#ubuntukylin-devel 2013-11-25
<ypwong> JackYu, ping
#ubuntukylin-devel 2013-11-26
<lenky> kong 我看到你push的
<jackey> 大家好
<jackey> 没人在啊。
#ubuntukylin-devel 2013-11-27
<KobeLee> 优客助手增加了一个C文件，自己写Makefile文件来编译生成so没有问题。

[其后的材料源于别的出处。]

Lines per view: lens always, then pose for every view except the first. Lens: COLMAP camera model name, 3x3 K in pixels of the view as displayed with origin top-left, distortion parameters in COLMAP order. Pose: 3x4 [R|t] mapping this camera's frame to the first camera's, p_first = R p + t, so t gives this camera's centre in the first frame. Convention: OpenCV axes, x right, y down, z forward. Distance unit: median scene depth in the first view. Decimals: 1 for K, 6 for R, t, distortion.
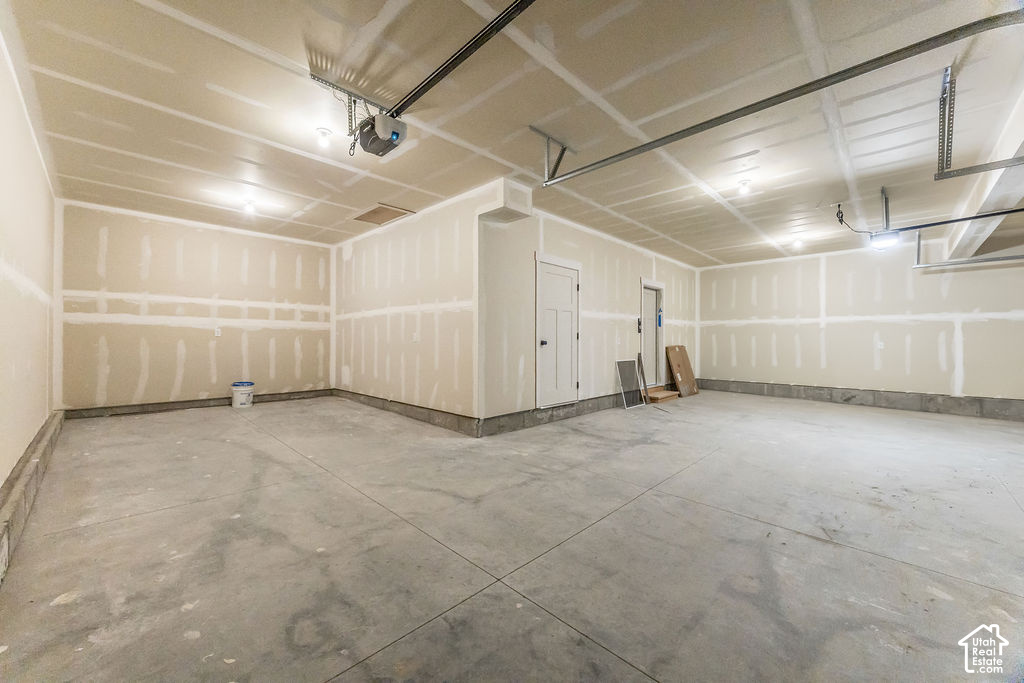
lens RADIAL K [[402.4, 0, 510.6], [0, 402.4, 342.6], [0, 0, 1]] dist [-0.007753, -0.000165]
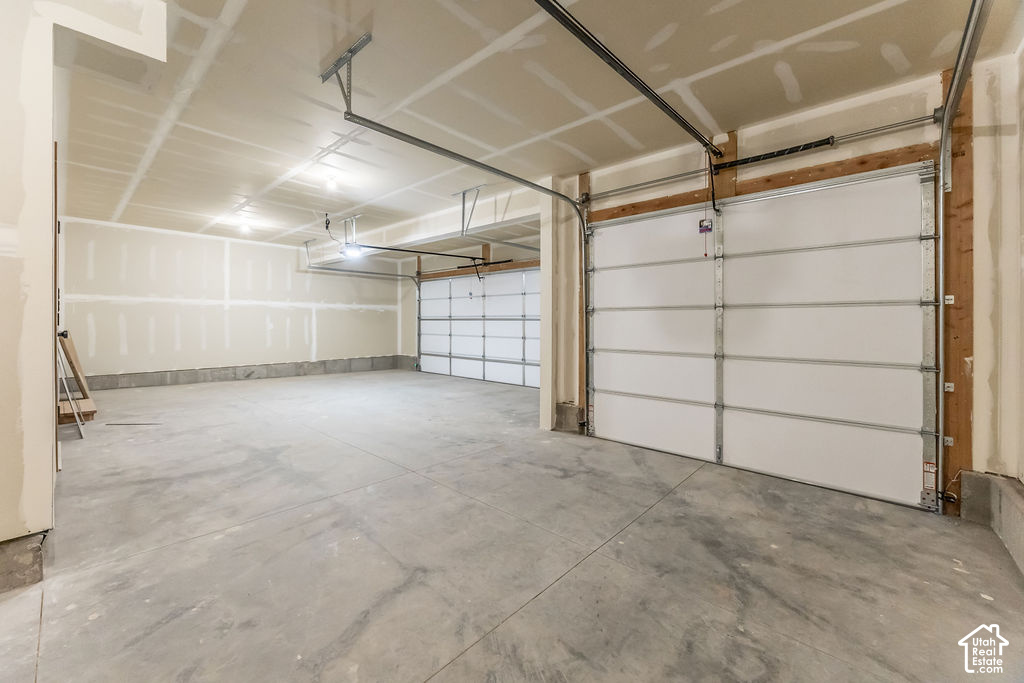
lens RADIAL K [[402.4, 0, 505.3], [0, 402.4, 322.6], [0, 0, 1]] dist [-0.007753, -0.000165]
pose [[-0.036587, -0.005893, 0.999313, -0.502914], [-0.002703, 0.999980, 0.005798, -0.021605], [-0.999327, -0.002489, -0.036602, 0.574206]]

现在如何让优客助手整个工程编包时使用我自己写的Makefile文件，或者不用这个文件，而自动可以用那个c文件去生成so并拷贝到指定目录下？
<FJKong> 断了？
<happyaron> https://code.launchpad.net/~wengxt/nux/fcitx-support
<happyaron> FJKong jzheng_afk
<happyaron> ^^
<happyaron> https://code.launchpad.net/~wengxt/nux/fcitx-support/+merge/114085
<happyaron> FJKong: ^
<happyaron> https://bugs.launchpad.net/nux/+bug/983254
<ubot5> Ubuntu bug 983254 in unity (Ubuntu) "Support input methods beside ibus" [Undecided,New]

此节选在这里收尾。